Write every record below out exactly; no images.

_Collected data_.

+---+

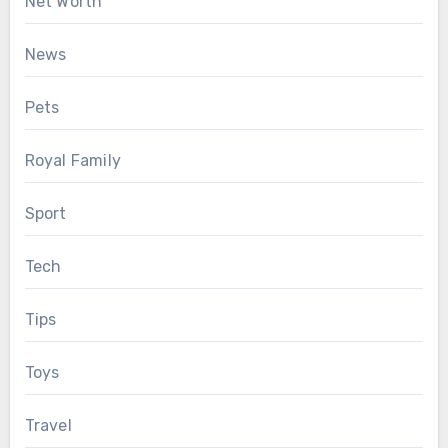
Net Worth
News
Pets
Royal Family
Sport
Tech
Tips
Toys
Travel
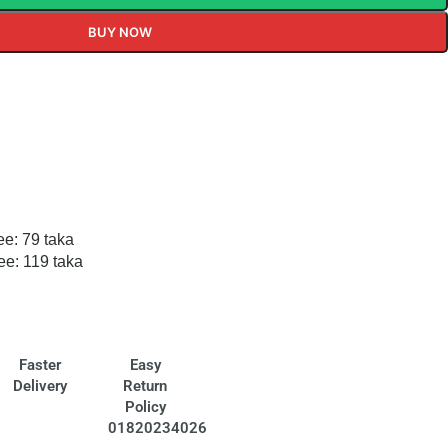
BUY NOW
ee: 79 taka
ee: 119 taka
Faster
Easy
Delivery
Return
Policy
01820234026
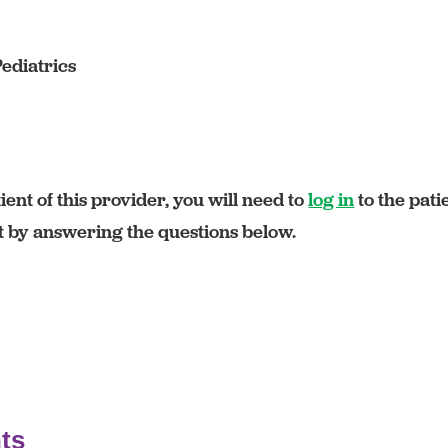
Pediatrics
ient of this provider, you will need to
log in
to the pati
rt by answering the questions below.
ts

+---+

_ANSWER SPACE_.
Net Worth
News
Pets
Royal Family
Sport
Tech
Tips
Toys
Travel
BUY NOW
ee: 79 taka
ee: 119 taka
Faster
Easy
Delivery
Return
Policy
01820234026
Pediatrics
ient of this provider, you will need to
log in
to the pati
rt by answering the questions below.
ts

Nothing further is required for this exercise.